BULLETT: What convinced you to give acting a shot?
GINA CARANO: When I was a little girl, I used to think, If somebody only knew what I was capable of. I didn’t even know what it was at the time, but when you dream big, you eventually attract big things. I don’t look “Hollywood,” and so I figured that if something were to come to me, it would probably come from a director asking me to be a part of their project. And that’s exactly what happened, which is really crazy. [Laughs.]
I think they considered me in a different light because they knew that I was new to their profession, but not new to being physical. They taught me how to act; I took care of them during the stunts. I think they all wanted to do their own stunts with me because they knew that I would take care of them. The adrenaline on set was that of getting in a great fight—but I didn’t even have to hurt anybody.
Do you think that people will perceive you as being more complex after seeing this film?
I would love that. I’m attracted to any type of endeavor that gives me the chance to express what’s going on inside me. I’ve never been that great at putting things into words and so, when I was little, I decided to use my body to express myself. I started with dance, but I quickly moved into sports, and then into fighting after high school.

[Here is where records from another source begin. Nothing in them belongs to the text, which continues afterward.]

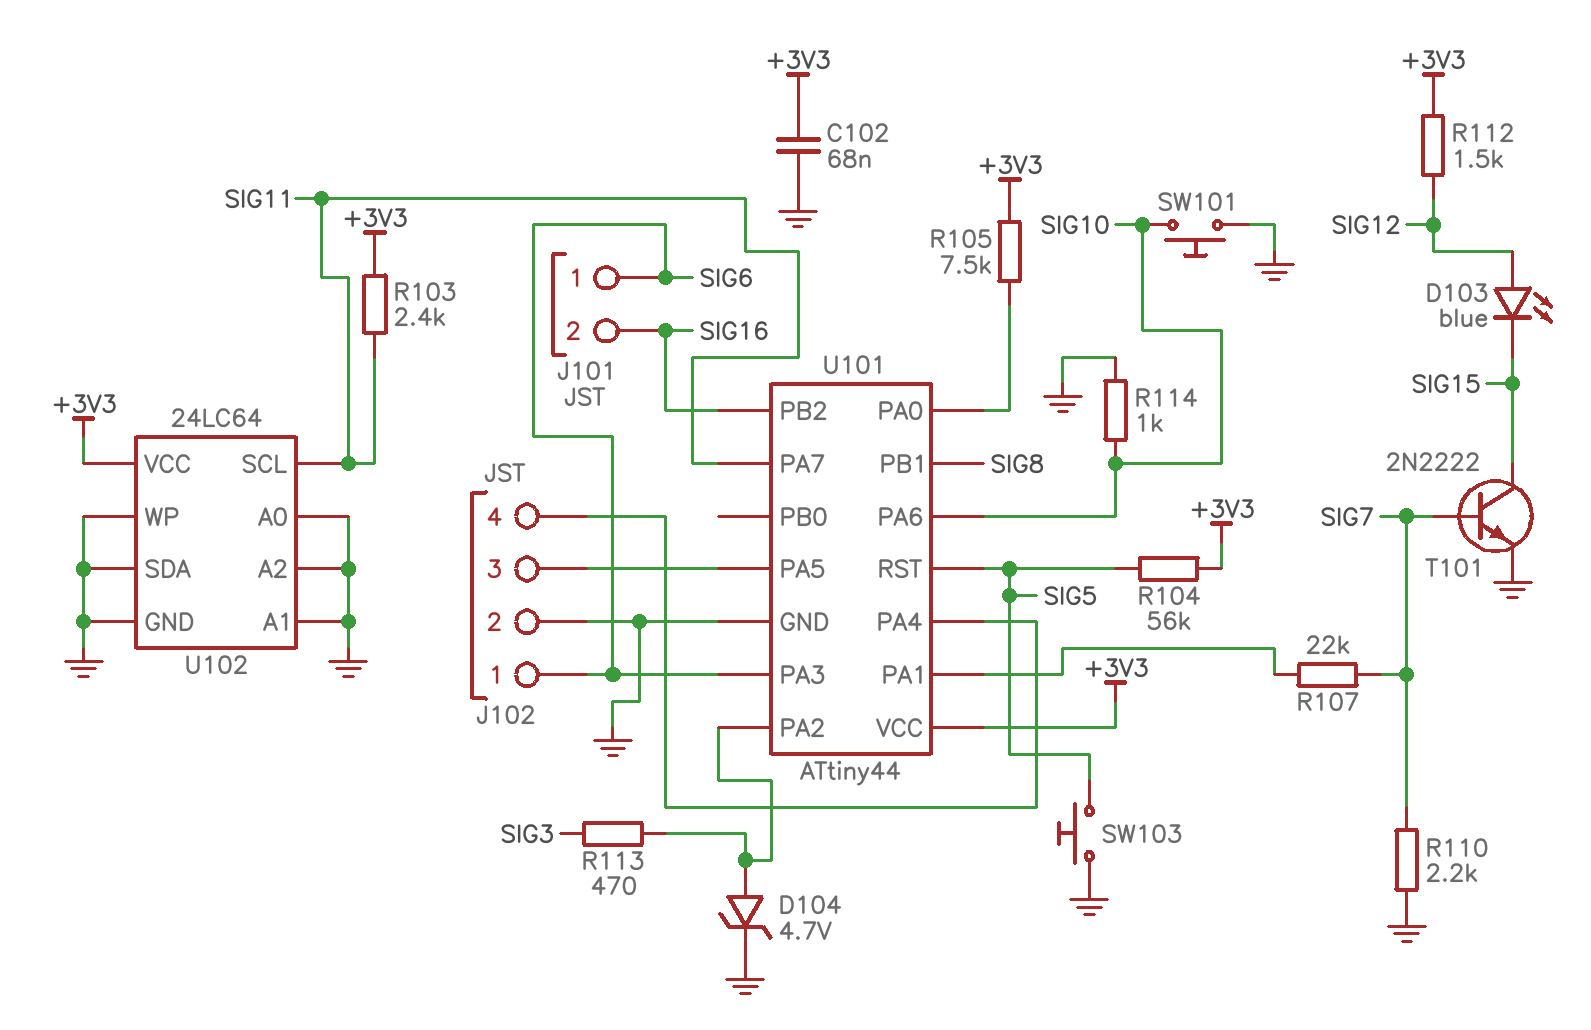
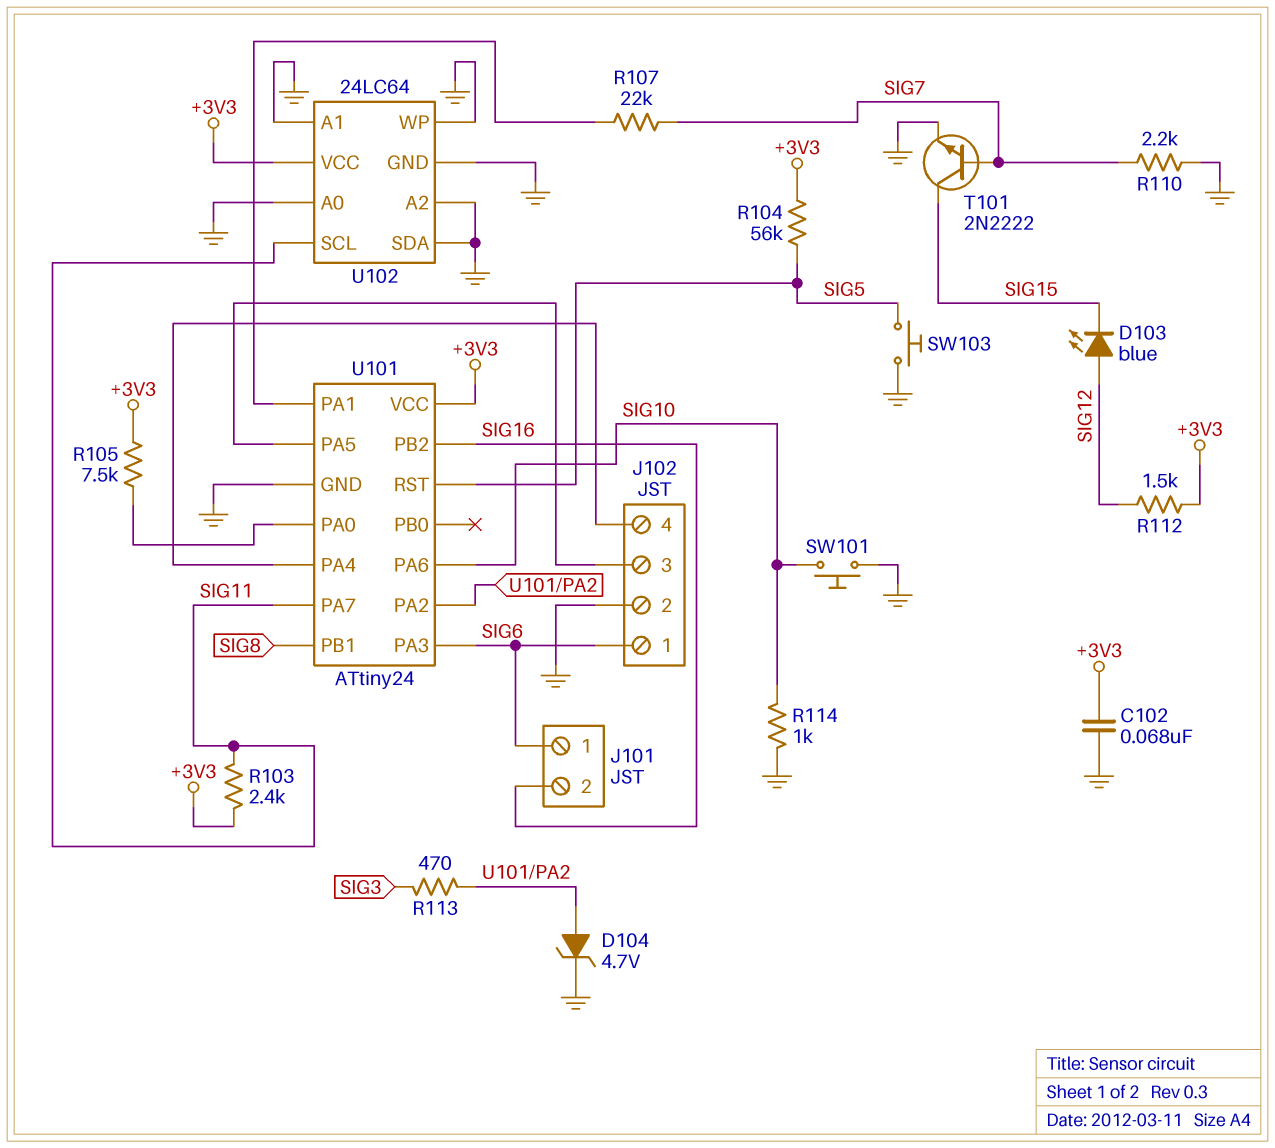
U101: ATtiny44 -> ATtiny24

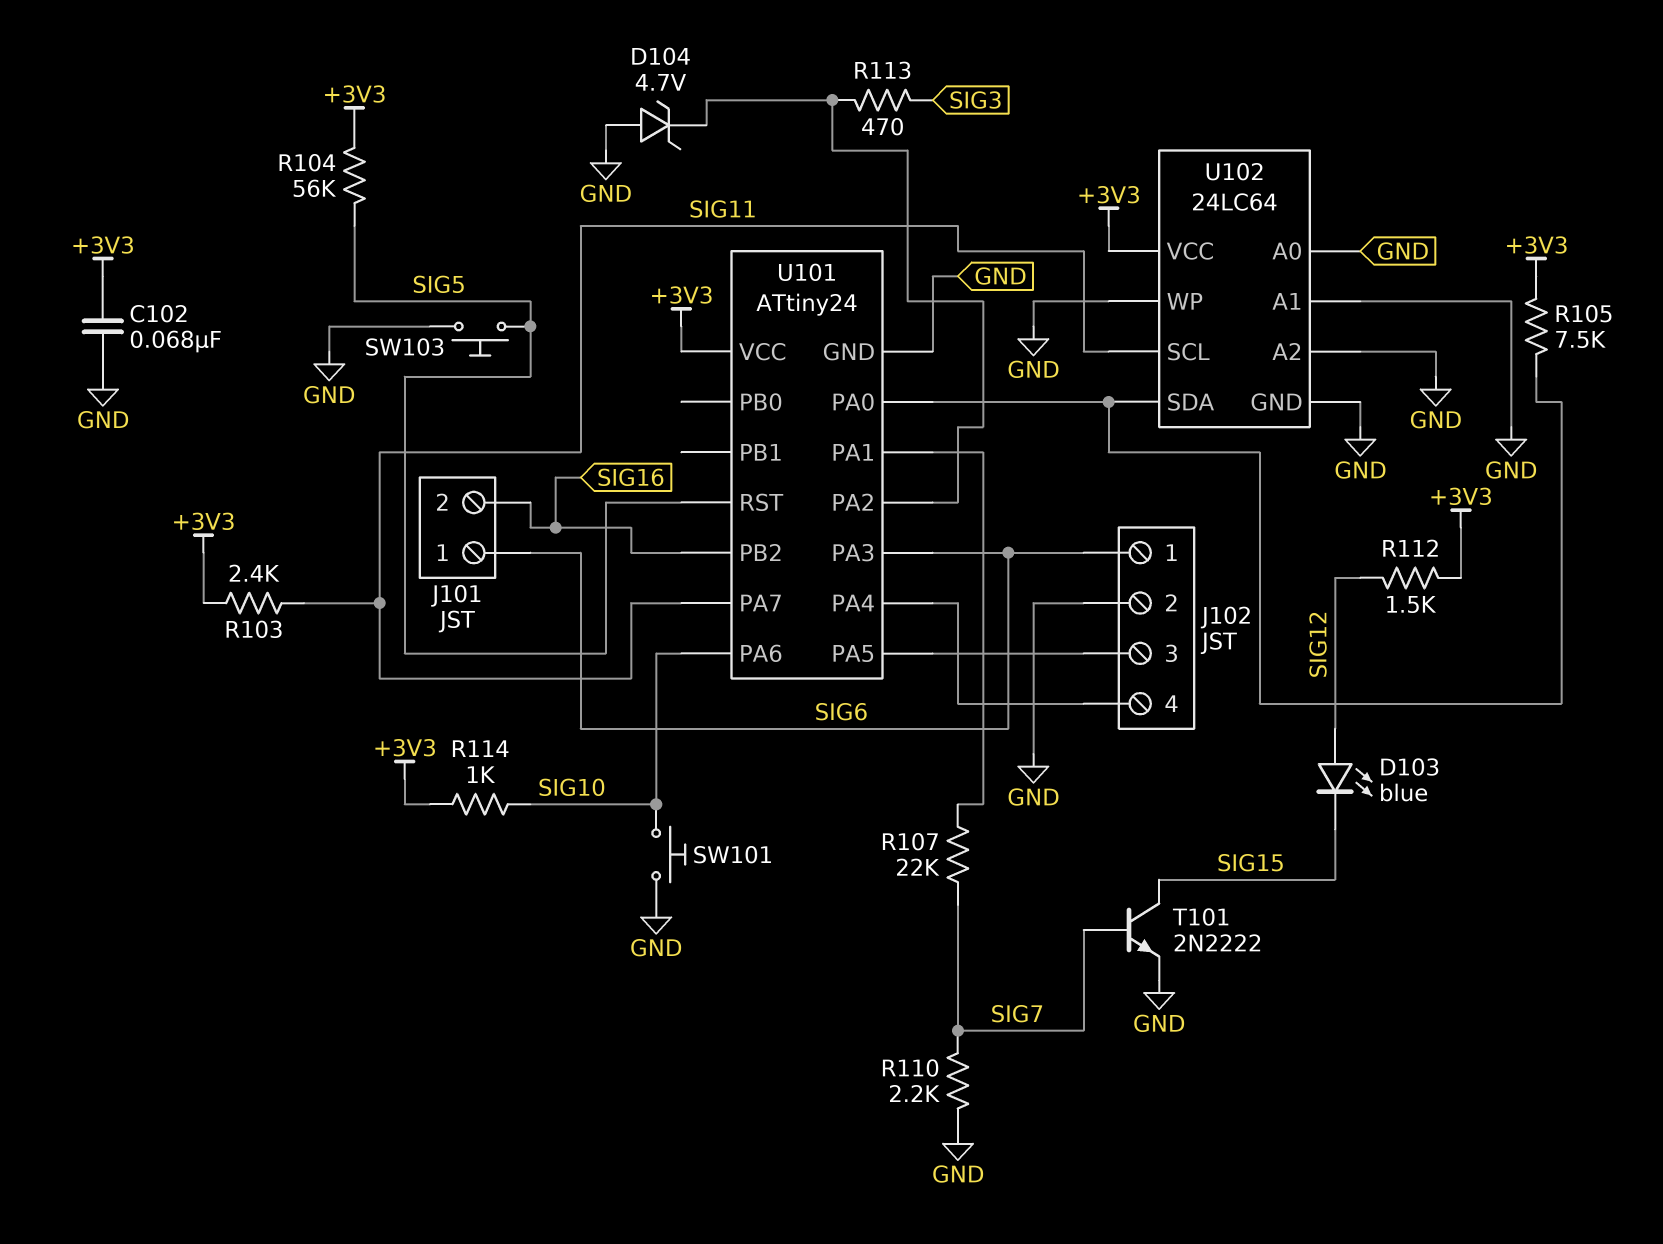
D104: zener 4.7V (A U101/PA2, K GND) -> zener 4.7V (A GND, K U101/PA2)
R114: 1k (GND, SIG10) -> 1k (+3V3, SIG10)
U101 pin PB1: SIG8 -> none
U102 pin SDA: GND -> U101/PA0

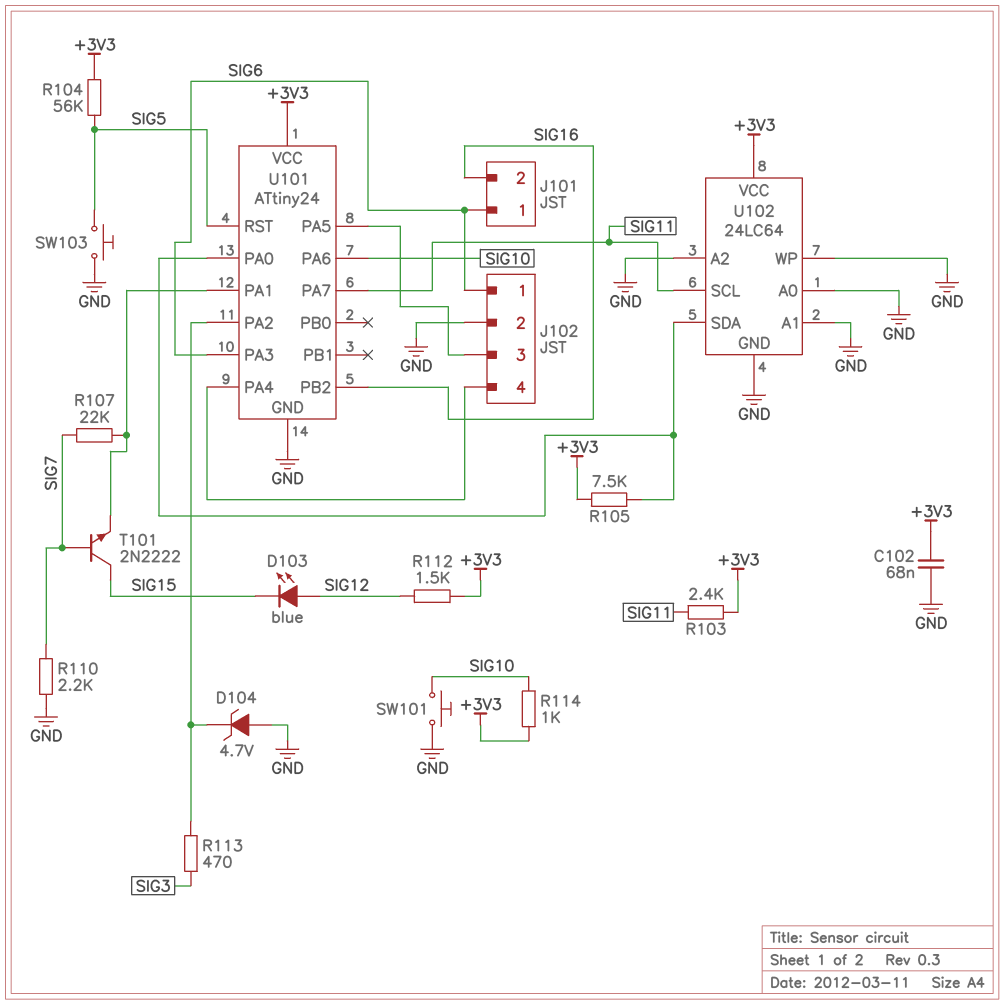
T101: NPN 2N2222 (B SIG7, C SIG15, E GND) -> NPN 2N2222 (B SIG7, C SIG15, E U101/PA1)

You once said, “Fighting is like sex in its intensity, as an exchange of energy between two people.” When you’re in the ring, do you feel as if you and your opponent are connecting in a way that only the two of you can understand?
I think that fighting is similar to sex in that people have to let their guards down—well, some people do and some people don’t. The secret is chemistry. When two people are attacking each other, that chemistry is definitely going to come out in an interesting way. When you fight someone, you share the experience with that one person, and you’re never going to have that experience with someone else—even in another fight. I always have this weird connection with them. It really is like we had sex. I’ll always know how many people I fought.
Do you do much research into those against whom you’re fighting?
Yes, if I’m going to fight her, I want to know who she is: Does she drink? Does she have a boyfriend? Is she secure? Does she love attention? Does she love being sexy? Does she wish she were a straight male?
Those characteristics manifest themselves in the ring?
Yeah, totally. If you’re feeling good about yourself and you’re feeling sexy, then the last thing you want to do is fight. It’s my job to figure out their weaknesses.
With that in mind, do you have weaknesses that you’d rather hide from your competitors—and, now that you’re starring in your first film, the media?
Not exactly, but generally I don’t like when people project onto me their image of what they think I should be. I don’t ever want somebody telling me who or what they think I am.
To capitalize on a potential weakness in an opponent, you should create a false image of yourself and then surprise them with the opposite.
Oh, that’s been my main thing. They sit there and look at my tapes and my interviews, and they have no idea. When they actually meet me they’re like, “Oh, you’re for real.” [Laughs.] But I like to keep that a secret. I’m a really private person, actually. I don’t ever want to sell out. I don’t always need a car to pick me up at the airport. I love having my sister pick me up, and then staying on her couch. I love to have intimacy, and the more your name gets out there, the less of it you have. I hate that.
Do you think that our bodies can ever hide or alter who we are beneath the skin?
The human body is the most incredible creation on this earth, and everyone is always capable of doing way more—it’s our minds that are weak, or that say we can’t do something. Look at how many people have had cancer and have beaten it, or who have one leg but still run in the Olympics. I think the mind can weaken the body, which is, in my mind, the most creative thing on this planet.
There’s a transcendentalist thought that argues, “Outward abstinence is a sign of inward fullness.” Do you agree?
Absolutely not! I think that God put us on this earth to live and experience, and that’s what we’re supposed to do. The problem is that we’ve taken everything to such extremes: drugs, alcohol, food, and sex. I feel bad for people who are like, “I can’t do this, I can’t do that.” They end up having all these weird quirks—they’re so uncomfortable to be around. We’re human beings, and if you cut yourself off here, it’s going to pop out somewhere else.